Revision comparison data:
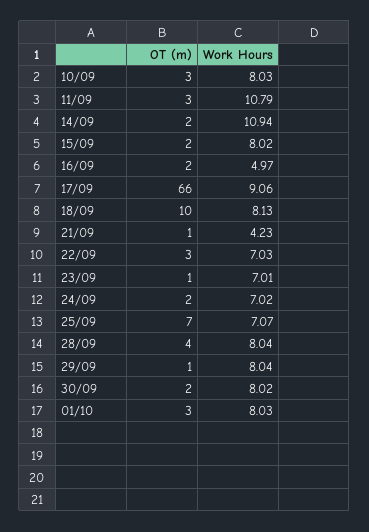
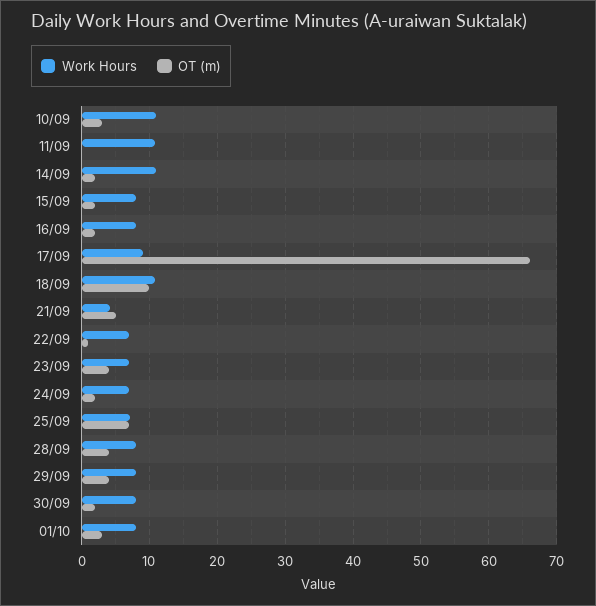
Work Hours, 10/09: 8.03 -> 11
OT (m), 11/09: 3 -> 0
Work Hours, 16/09: 4.97 -> 8
Work Hours, 18/09: 8.13 -> 11
OT (m), 21/09: 1 -> 5
OT (m), 22/09: 3 -> 1
OT (m), 23/09: 1 -> 4
OT (m), 29/09: 1 -> 4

--- PROBLEM TO SOLVE ---
Every line above in which the word "Hours" occurs is to be copied.

--- ANSWER AREA ---
Work Hours, 10/09: 8.03 -> 11
Work Hours, 16/09: 4.97 -> 8
Work Hours, 18/09: 8.13 -> 11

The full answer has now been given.